→ Problem: Print all of the records below line for line, with no changes, and leave out the pictures.

→ Task material:
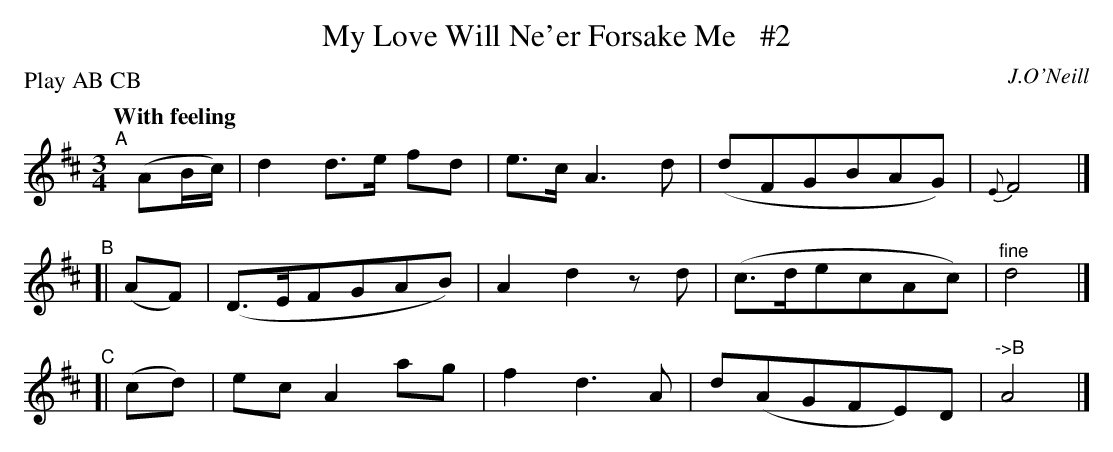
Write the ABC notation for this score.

X:1
T: My Love Will Ne'er Forsake Me   #2
Q: "With feeling"
O: J.O'Neill
P: Play AB CB
M: 3/4
L: 1/8
K: D
"^A"[|] (AB/c/) | d2 d>e fd | e>c A3 d | (dFGBAG)  |     {E}F4 |]
"^B"[|     (AF) | (D>EFGAB) | A2 d2 zd | (c>decAc) | "^fine"d4 |]
"^C"[|     (cd) | ec A2  ag | f2 d3  A | d(AGFE)D  |  "^->B"A4 |]
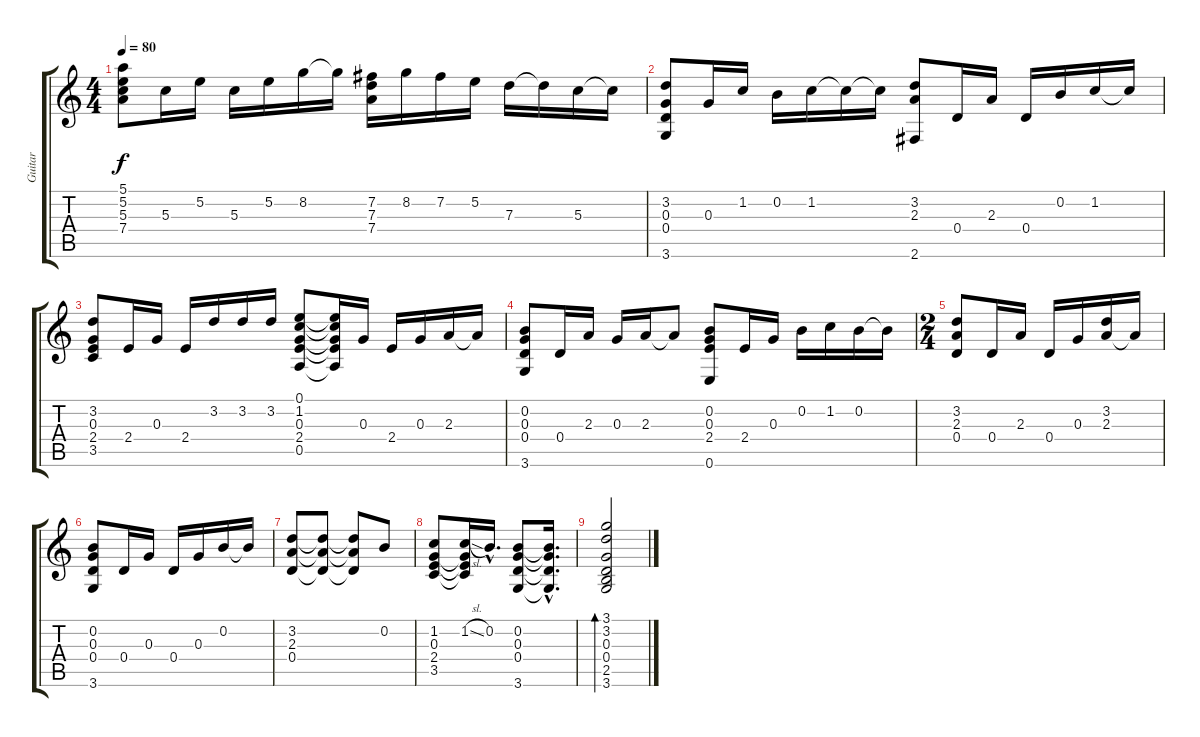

→ Final result:
Write the ABC notation for this score.

X:1
T: My Love Will Ne'er Forsake Me   #2
Q: "With feeling"
O: J.O'Neill
P: Play AB CB
M: 3/4
L: 1/8
K: D
"^A"[|] (AB/c/) | d2 d>e fd | e>c A3 d | (dFGBAG)  |     {E}F4 |]
"^B"[|     (AF) | (D>EFGAB) | A2 d2 zd | (c>decAc) | "^fine"d4 |]
"^C"[|     (cd) | ec A2  ag | f2 d3  A | d(AGFE)D  |  "^->B"A4 |]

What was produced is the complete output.